WHAT TO WORK ON: Copy out the data word for word, without any of its pictures.

DATA:

=== Section Start ===

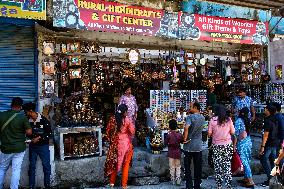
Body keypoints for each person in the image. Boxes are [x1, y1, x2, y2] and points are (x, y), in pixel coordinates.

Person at [0, 97, 32, 189]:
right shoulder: (22, 117)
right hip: (19, 148)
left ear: (11, 105)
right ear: (21, 107)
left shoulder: (2, 115)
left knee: (2, 168)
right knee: (16, 170)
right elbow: (29, 132)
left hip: (5, 148)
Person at [104, 104, 135, 188]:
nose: (127, 112)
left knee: (114, 163)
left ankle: (111, 183)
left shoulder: (112, 119)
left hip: (115, 144)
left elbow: (108, 132)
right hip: (126, 144)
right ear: (124, 112)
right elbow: (132, 132)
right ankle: (124, 185)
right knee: (126, 165)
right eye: (126, 111)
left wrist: (111, 140)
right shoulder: (127, 120)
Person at [23, 102, 52, 189]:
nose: (25, 113)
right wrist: (27, 138)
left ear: (31, 111)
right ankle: (31, 186)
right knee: (31, 167)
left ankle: (47, 185)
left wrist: (38, 138)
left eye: (26, 111)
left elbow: (49, 134)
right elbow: (27, 133)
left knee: (46, 166)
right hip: (33, 147)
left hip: (43, 147)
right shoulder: (27, 120)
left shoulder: (44, 120)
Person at [208, 104, 235, 189]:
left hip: (216, 146)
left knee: (218, 166)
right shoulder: (229, 120)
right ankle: (228, 185)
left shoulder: (212, 120)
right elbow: (233, 132)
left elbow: (209, 134)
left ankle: (219, 186)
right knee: (227, 165)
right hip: (227, 145)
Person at [183, 102, 206, 189]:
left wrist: (184, 139)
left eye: (190, 107)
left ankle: (189, 185)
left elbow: (186, 128)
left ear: (195, 107)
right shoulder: (203, 118)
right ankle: (197, 185)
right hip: (198, 145)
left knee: (187, 167)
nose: (189, 108)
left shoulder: (190, 117)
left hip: (189, 145)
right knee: (198, 167)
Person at [233, 107, 255, 187]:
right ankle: (246, 177)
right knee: (247, 160)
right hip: (248, 142)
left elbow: (235, 134)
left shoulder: (238, 121)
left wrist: (234, 144)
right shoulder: (247, 120)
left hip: (241, 143)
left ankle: (250, 180)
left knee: (244, 161)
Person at [260, 104, 279, 187]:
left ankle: (270, 179)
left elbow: (265, 135)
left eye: (265, 109)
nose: (264, 110)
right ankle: (274, 179)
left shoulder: (268, 121)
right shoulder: (276, 119)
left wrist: (262, 147)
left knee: (263, 159)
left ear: (268, 111)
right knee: (272, 161)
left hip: (269, 144)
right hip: (275, 143)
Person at [165, 119, 183, 185]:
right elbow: (182, 141)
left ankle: (172, 179)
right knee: (178, 166)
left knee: (172, 166)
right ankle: (178, 179)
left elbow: (165, 143)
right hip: (178, 152)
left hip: (171, 152)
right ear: (176, 126)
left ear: (169, 126)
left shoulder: (168, 135)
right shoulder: (179, 134)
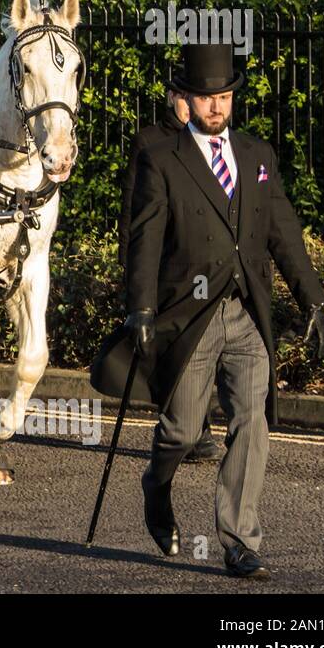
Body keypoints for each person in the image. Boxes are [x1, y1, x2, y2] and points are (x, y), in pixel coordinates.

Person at [94, 40, 324, 579]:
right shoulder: (162, 158)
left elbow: (283, 233)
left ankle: (240, 541)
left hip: (246, 315)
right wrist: (143, 309)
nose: (216, 107)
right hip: (190, 316)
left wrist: (311, 294)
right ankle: (156, 485)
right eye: (205, 98)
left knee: (251, 421)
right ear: (185, 99)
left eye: (223, 96)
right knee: (179, 432)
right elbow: (144, 241)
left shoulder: (257, 155)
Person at [118, 88, 223, 464]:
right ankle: (186, 428)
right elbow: (132, 206)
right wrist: (130, 267)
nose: (189, 107)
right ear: (171, 99)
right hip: (162, 267)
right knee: (172, 352)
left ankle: (199, 427)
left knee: (202, 348)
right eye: (184, 98)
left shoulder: (209, 140)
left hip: (200, 266)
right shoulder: (150, 140)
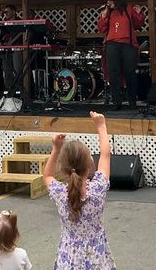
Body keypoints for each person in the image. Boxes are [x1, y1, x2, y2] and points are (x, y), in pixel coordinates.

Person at [44, 112, 115, 270]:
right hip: (97, 257)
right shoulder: (97, 189)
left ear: (64, 168)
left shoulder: (60, 194)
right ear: (90, 162)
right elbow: (105, 154)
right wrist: (101, 126)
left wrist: (56, 149)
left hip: (69, 258)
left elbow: (47, 175)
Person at [97, 0, 145, 110]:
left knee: (130, 73)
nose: (109, 2)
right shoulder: (108, 12)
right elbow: (101, 28)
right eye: (108, 0)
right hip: (112, 45)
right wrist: (103, 15)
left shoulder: (128, 8)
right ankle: (116, 102)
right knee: (114, 74)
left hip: (128, 44)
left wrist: (139, 13)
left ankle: (132, 102)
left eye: (111, 0)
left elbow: (139, 24)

=== Section End ===

RESULT OF THE EXERCISE:
Body keypoints for each person in the image. Boxes are [x1, y1, x2, y2] and points are (x, y), in pixel coordinates.

Person at [0, 97, 32, 189]:
right shoulder: (22, 117)
right hip: (19, 148)
left ear: (11, 105)
right ear: (21, 107)
left shoulder: (2, 115)
left knee: (2, 168)
right knee: (16, 170)
right elbow: (29, 132)
left hip: (5, 148)
Person at [104, 104, 135, 188]:
nose: (127, 112)
left knee: (114, 163)
left ankle: (111, 183)
left shoulder: (112, 119)
left hip: (115, 144)
left elbow: (108, 132)
right hip: (126, 144)
right ear: (124, 112)
right elbow: (132, 132)
right ankle: (124, 185)
right knee: (126, 165)
right eye: (126, 111)
left wrist: (111, 140)
right shoulder: (127, 120)
Person at [23, 102, 52, 189]:
nose: (25, 113)
right wrist: (27, 138)
left ear: (31, 111)
right ankle: (31, 186)
right knee: (31, 167)
left ankle: (47, 185)
left wrist: (38, 138)
left eye: (26, 111)
left elbow: (49, 134)
right elbow: (27, 133)
left knee: (46, 166)
right hip: (33, 147)
left hip: (43, 147)
right shoulder: (27, 120)
left shoulder: (44, 120)
Person at [208, 104, 235, 189]:
left hip: (216, 146)
left knee: (218, 166)
right shoulder: (229, 120)
right ankle: (228, 185)
left shoulder: (212, 120)
right elbow: (233, 132)
left elbow: (209, 134)
left ankle: (219, 186)
right knee: (227, 165)
right hip: (227, 145)
Person at [183, 102, 206, 189]:
left wrist: (184, 139)
left eye: (190, 107)
left ankle: (189, 185)
left elbow: (186, 128)
left ear: (195, 107)
right shoulder: (203, 118)
right ankle: (197, 185)
right hip: (198, 145)
left knee: (187, 167)
nose: (189, 108)
left shoulder: (190, 117)
left hip: (189, 145)
right knee: (198, 167)
Person at [233, 107, 255, 187]:
right ankle: (246, 177)
right knee: (247, 160)
right hip: (248, 142)
left elbow: (235, 134)
left shoulder: (238, 121)
left wrist: (234, 144)
right shoulder: (247, 120)
left hip: (241, 143)
left ankle: (250, 180)
left knee: (244, 161)
Person at [260, 104, 279, 187]:
left ankle: (270, 179)
left elbow: (265, 135)
left eye: (265, 109)
nose: (264, 110)
right ankle: (274, 179)
left shoulder: (268, 121)
right shoulder: (276, 119)
left wrist: (262, 147)
left knee: (263, 159)
left ear: (268, 111)
right knee: (272, 161)
left hip: (269, 144)
right hip: (275, 143)
Person at [165, 119, 183, 185]:
right elbow: (182, 141)
left ankle: (172, 179)
right knee: (178, 166)
left knee: (172, 166)
right ankle: (178, 179)
left elbow: (165, 143)
right hip: (178, 152)
left hip: (171, 152)
right ear: (176, 126)
left ear: (169, 126)
left shoulder: (168, 135)
right shoulder: (179, 134)
Body keypoints for each person in the image. Boxes are [x1, y1, x2, y2] and points are (x, y), in pixel coordinates.

Person at [94, 40, 324, 579]:
right shoulder: (162, 158)
left elbow: (283, 233)
left ankle: (240, 541)
left hip: (246, 315)
right wrist: (143, 309)
nose: (216, 107)
right hip: (190, 316)
left wrist: (311, 294)
right ankle: (156, 485)
right eye: (205, 98)
left knee: (251, 421)
right ear: (185, 99)
left eye: (223, 96)
right knee: (179, 432)
right elbow: (144, 241)
left shoulder: (257, 155)
Person at [118, 88, 223, 464]:
right ankle: (186, 428)
right elbow: (132, 206)
right wrist: (130, 267)
nose: (189, 107)
right ear: (171, 99)
right hip: (162, 267)
right knee: (172, 352)
left ankle: (199, 427)
left knee: (202, 348)
right eye: (184, 98)
left shoulder: (209, 140)
left hip: (200, 266)
right shoulder: (150, 140)
Body keypoints for each person in the image. Boxes are [x1, y1, x2, y2] and points are (x, y), in pixel coordinates.

Person at [44, 112, 115, 270]:
right hip: (97, 257)
right shoulder: (97, 189)
left ear: (64, 168)
left shoulder: (60, 194)
right ear: (90, 162)
right elbow: (105, 154)
right wrist: (101, 126)
left wrist: (56, 149)
left hip: (69, 258)
left elbow: (47, 175)
Person at [97, 0, 145, 110]:
left knee: (130, 73)
nose: (109, 2)
right shoulder: (108, 12)
right elbow: (101, 28)
right eye: (108, 0)
right hip: (112, 45)
right wrist: (103, 15)
left shoulder: (128, 8)
right ankle: (116, 102)
right knee: (114, 74)
left hip: (128, 44)
left wrist: (139, 13)
left ankle: (132, 102)
left eye: (111, 0)
left elbow: (139, 24)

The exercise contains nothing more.